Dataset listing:

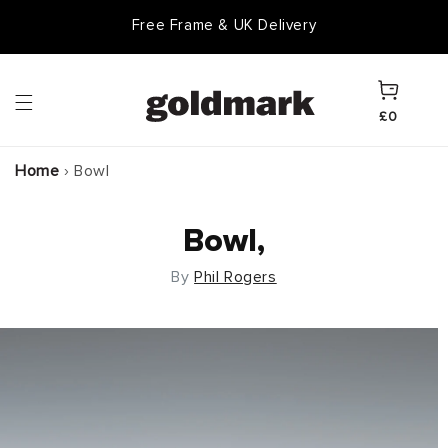
Skip to
Free Frame & UK Delivery
content
Cart
£0
Home
›
Bowl
Bowl,
By
Phil Rogers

#### The problem
Write out every line of text in the listing above word for word, without the pictures.

#### Answer to this exercise
Skip to
Free Frame & UK Delivery
content
Cart
£0
Home
›
Bowl
Bowl,
By
Phil Rogers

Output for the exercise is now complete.